Die Art Nouveau findet ihre Wurzeln in all diesen Strömungen und Brüssel wird dank seiner geografischen Lage und dank seiner erfindungsreichen Architekten wie Horta, Hankar und Van de Velde für kurze Zeit zur Hauptstadt der Art Nouveau.
Um 1900 herrscht eine Atmosphäre, in der alle sich gegenseitig zu übertreffen suchten: sie trifft zusammen mit einer Periode der Expansion. Die Stadt breitet sich aus und zahlreiche Bürgerhäuser entstehen.

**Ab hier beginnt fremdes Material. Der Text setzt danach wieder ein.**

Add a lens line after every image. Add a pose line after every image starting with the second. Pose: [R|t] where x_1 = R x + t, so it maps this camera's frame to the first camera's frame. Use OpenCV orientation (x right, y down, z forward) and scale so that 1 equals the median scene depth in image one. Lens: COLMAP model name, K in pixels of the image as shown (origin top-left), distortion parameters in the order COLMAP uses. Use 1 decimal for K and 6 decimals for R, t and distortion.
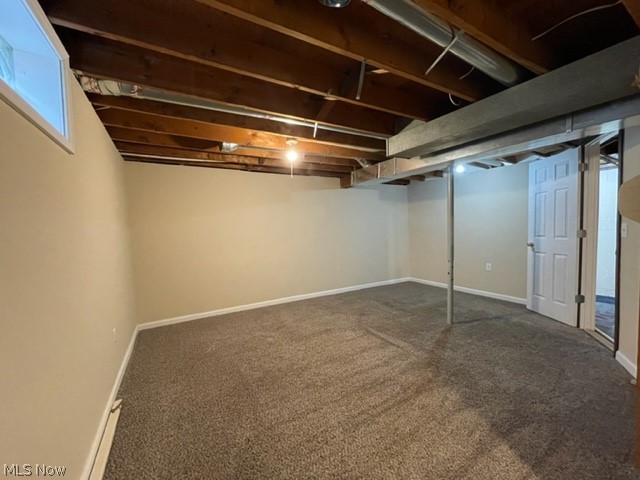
lens RADIAL K [[259.8, 0, 320.0], [0, 259.8, 239.8], [0, 0, 1]] dist [-0.002792, -0.000136]
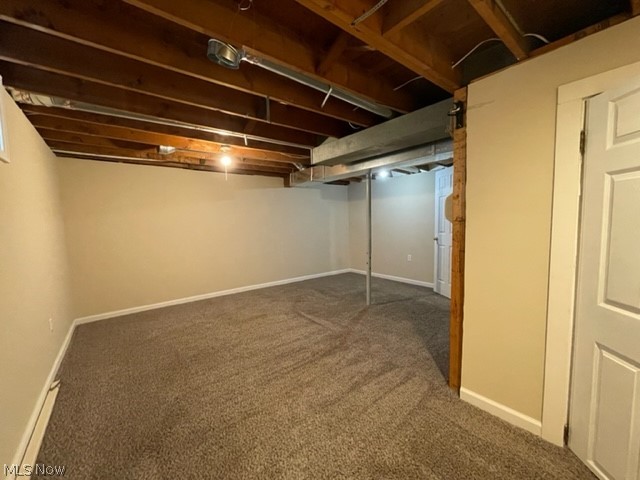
lens RADIAL K [[259.8, 0, 320.2], [0, 259.8, 240.0], [0, 0, 1]] dist [-0.002792, -0.000136]
pose [[0.989166, -0.004183, 0.146742, 0.135929], [0.000947, 0.999755, 0.022118, -0.005964], [-0.146799, -0.021740, 0.988927, -0.188980]]
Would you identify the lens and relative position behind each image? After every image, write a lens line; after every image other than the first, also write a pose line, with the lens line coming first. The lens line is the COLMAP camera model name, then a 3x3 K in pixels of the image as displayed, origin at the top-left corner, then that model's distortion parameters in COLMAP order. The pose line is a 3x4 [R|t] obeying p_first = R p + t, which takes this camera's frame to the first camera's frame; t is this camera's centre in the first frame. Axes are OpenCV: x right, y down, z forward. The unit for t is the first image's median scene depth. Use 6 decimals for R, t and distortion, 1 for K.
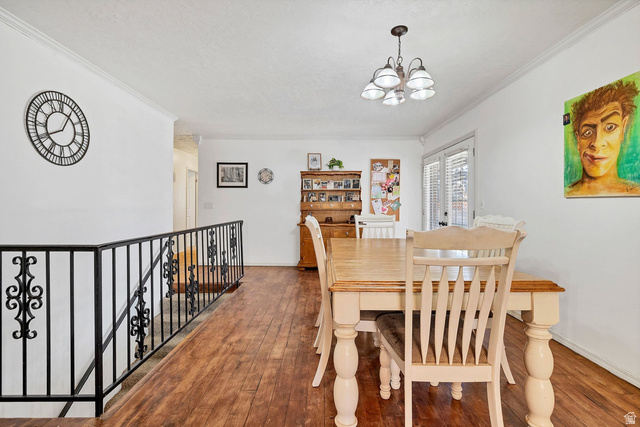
lens RADIAL K [[269.1, 0, 321.6], [0, 269.1, 207.6], [0, 0, 1]] dist [-0.000017, -0.000032]
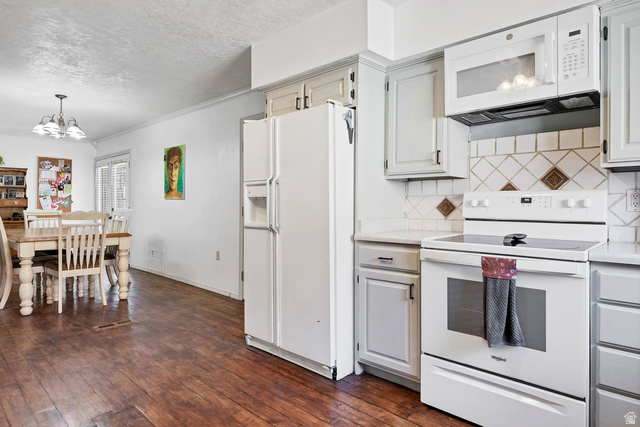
lens RADIAL K [[375.6, 0, 320.1], [0, 375.6, 202.9], [0, 0, 1]] dist [-0.000513, -0.000230]
pose [[0.674602, 0.001838, 0.738180, -0.151426], [0.002611, 0.999985, -0.004876, 0.003189], [-0.738177, 0.005217, 0.674587, -0.773154]]
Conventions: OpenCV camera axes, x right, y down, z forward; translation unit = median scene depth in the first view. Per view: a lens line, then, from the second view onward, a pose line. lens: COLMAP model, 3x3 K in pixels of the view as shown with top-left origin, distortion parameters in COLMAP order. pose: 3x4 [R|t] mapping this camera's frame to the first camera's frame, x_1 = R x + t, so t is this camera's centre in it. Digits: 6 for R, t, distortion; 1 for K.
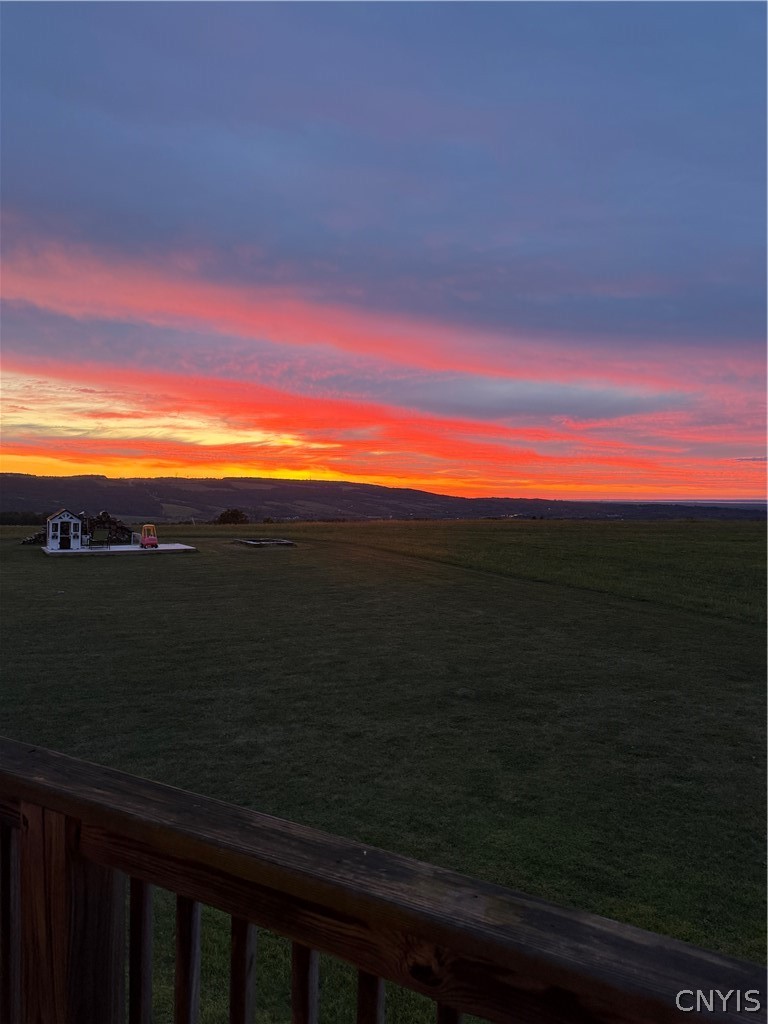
lens RADIAL K [[710.5, 0, 381.9], [0, 710.5, 501.1], [0, 0, 1]] dist [0.146752, -0.242779]
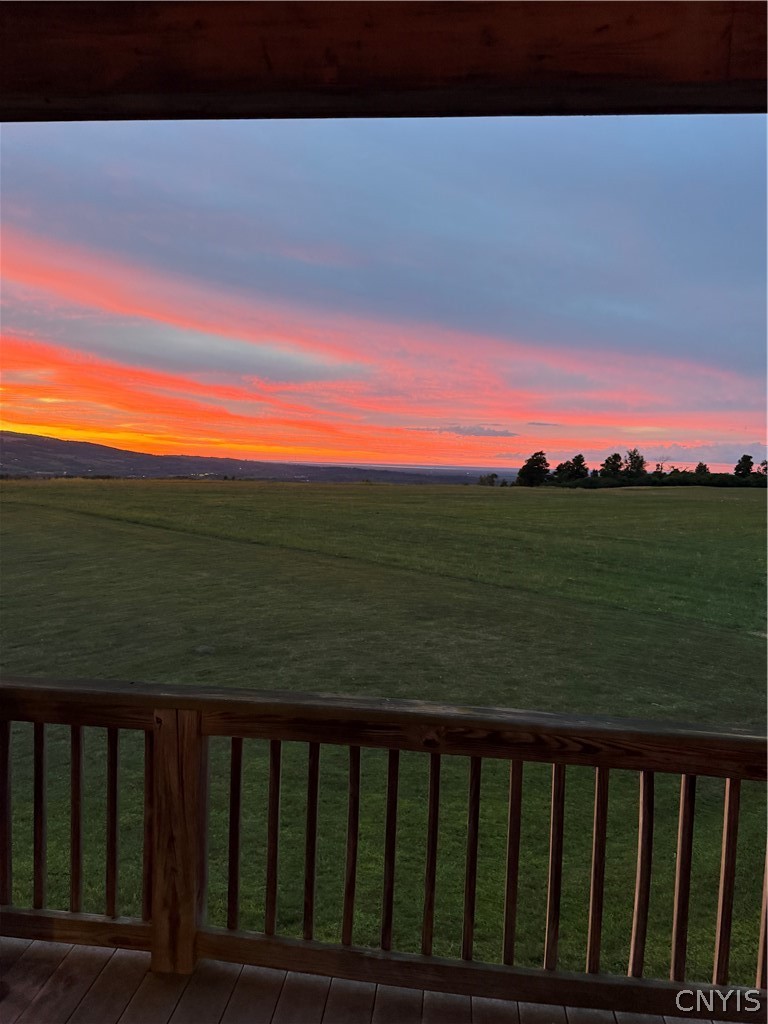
lens RADIAL K [[710.5, 0, 381.9], [0, 710.5, 501.1], [0, 0, 1]] dist [0.146752, -0.242779]
pose [[0.910711, 0.005157, 0.413012, -0.078934], [-0.028605, 0.998309, 0.050609, -0.016616], [-0.412052, -0.057904, 0.909318, -0.073694]]
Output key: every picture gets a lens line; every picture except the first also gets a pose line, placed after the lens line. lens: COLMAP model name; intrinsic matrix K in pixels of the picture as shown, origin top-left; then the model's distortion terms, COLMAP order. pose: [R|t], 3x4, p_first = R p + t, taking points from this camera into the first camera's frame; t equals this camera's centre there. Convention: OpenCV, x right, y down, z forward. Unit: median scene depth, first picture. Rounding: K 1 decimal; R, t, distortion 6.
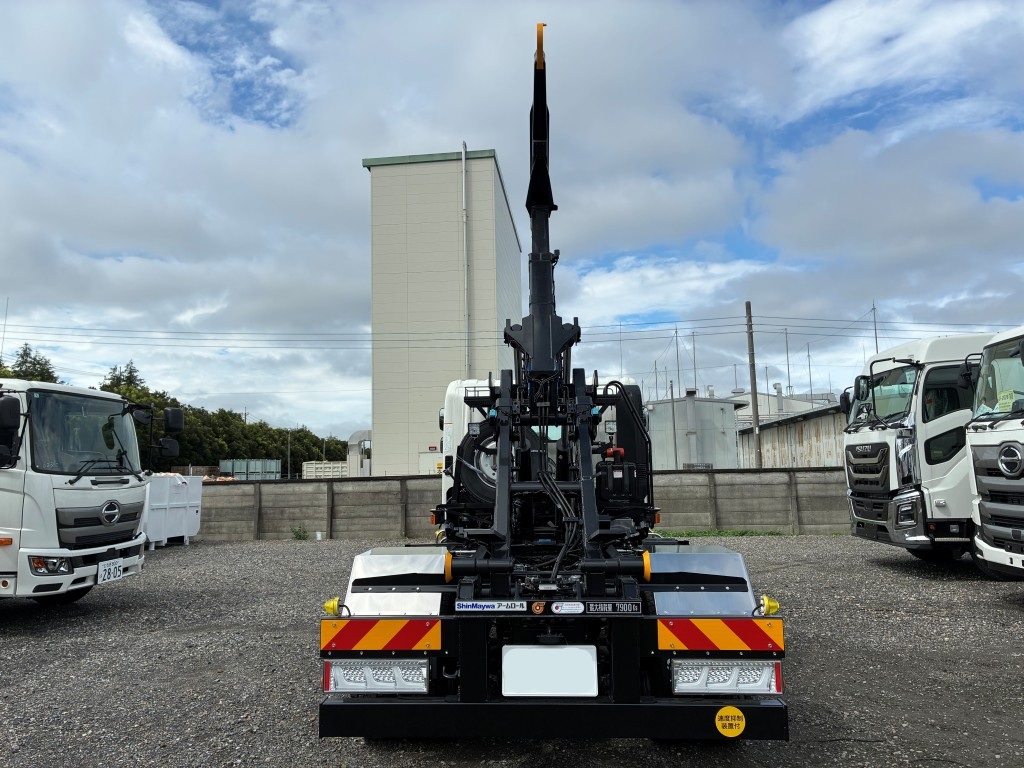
lens RADIAL K [[782.4, 0, 500.9], [0, 782.4, 379.3], [0, 0, 1]] dist [0.063398, -0.077313]
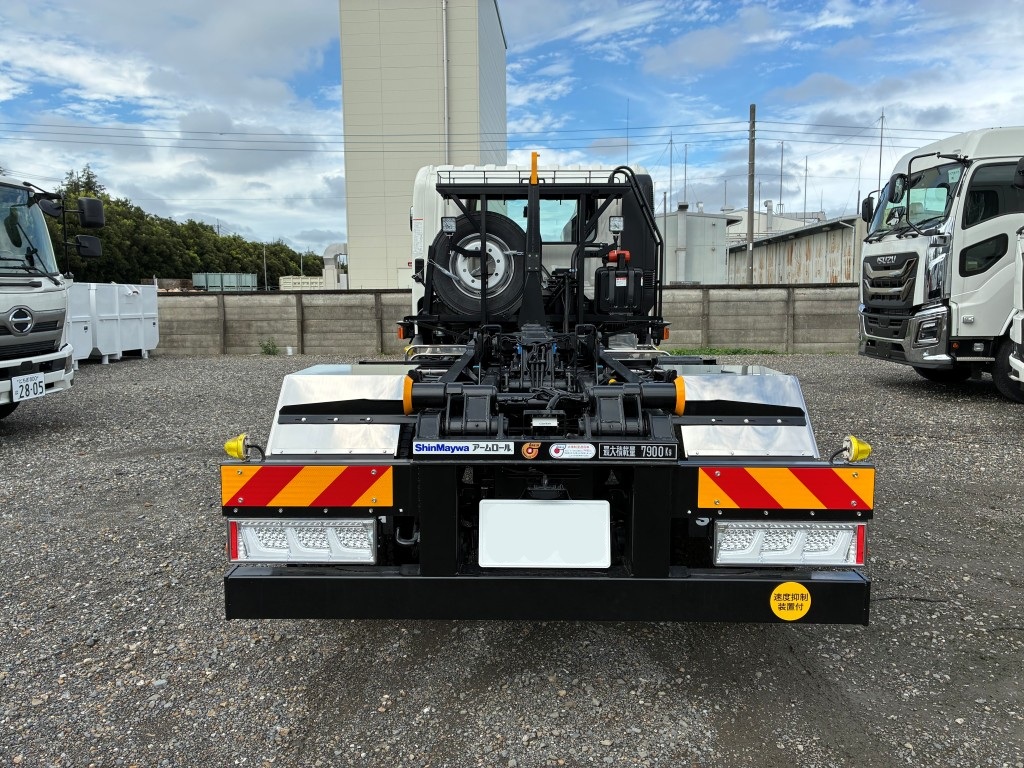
lens RADIAL K [[782.4, 0, 504.3], [0, 782.4, 378.6], [0, 0, 1]] dist [0.063398, -0.077313]
pose [[0.999601, 0.007122, 0.027333, 0.001947], [-0.013131, 0.973933, 0.226457, 0.031217], [-0.025008, -0.226725, 0.973638, 0.152071]]
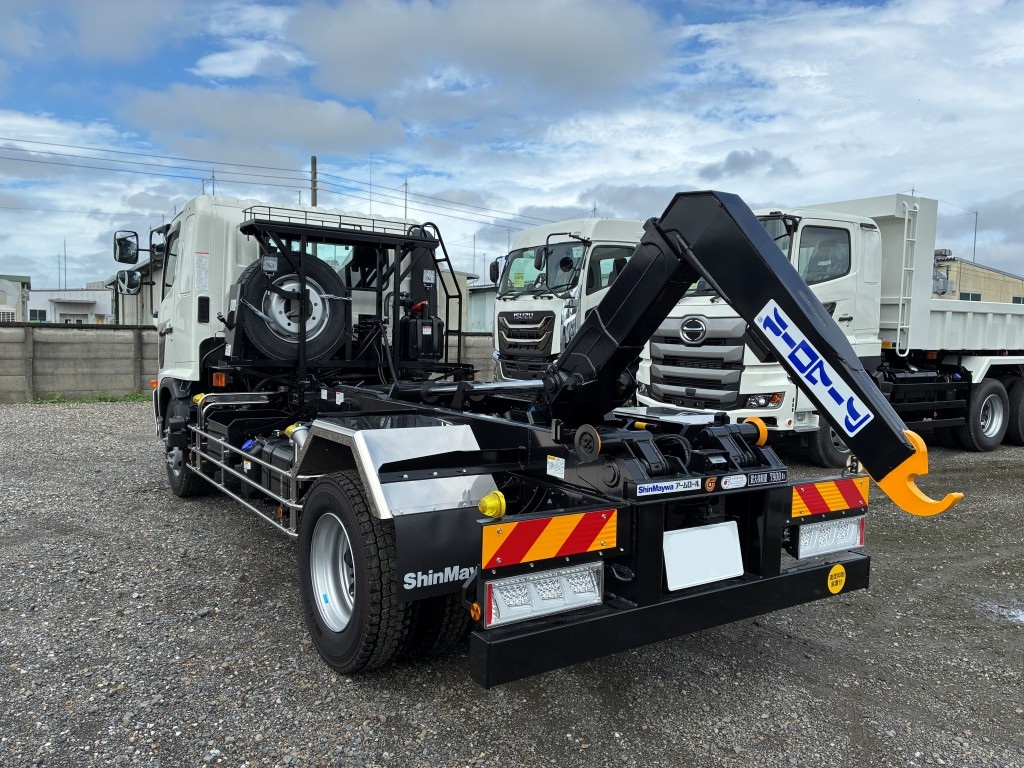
lens RADIAL K [[782.4, 0, 510.7], [0, 782.4, 388.6], [0, 0, 1]] dist [0.063398, -0.077313]
pose [[0.799219, -0.004930, 0.601019, -0.283260], [-0.106790, 0.982891, 0.150069, 0.039898], [-0.591476, -0.184121, 0.785019, 0.223260]]
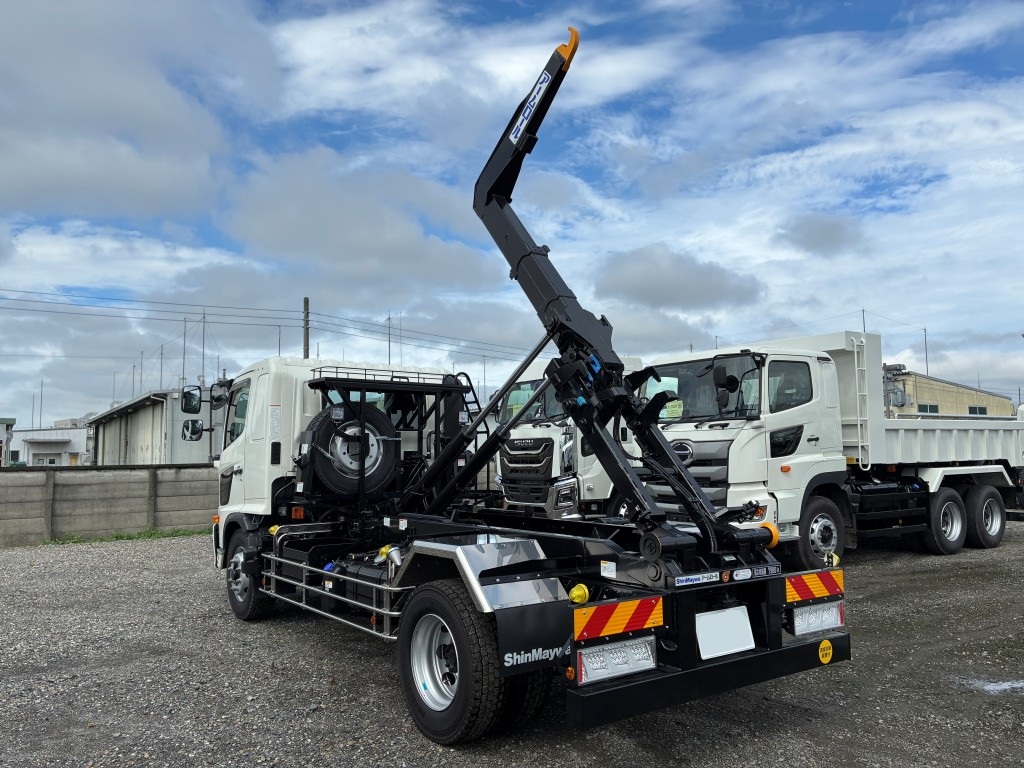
lens RADIAL K [[782.4, 0, 515.5], [0, 782.4, 387.3], [0, 0, 1]] dist [0.063398, -0.077313]
pose [[0.776617, 0.064931, 0.626617, -0.414218], [-0.075914, 0.997072, -0.009231, 0.024185], [-0.625382, -0.040400, 0.779272, 0.146641]]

Angeregt durch Fassadenwettbewerbe, die von den kommunalen Behörden organisiert werden, rivalisieren Architekten und Dekorateure miteinander um Originalität. Sie vermischen Stile und Schmucktechniken miteinander. Die Straßen werden zu einer Abfolge von individuell gestalteten Fassaden und bilden ein wahrhaftiges für alle offenes Museum.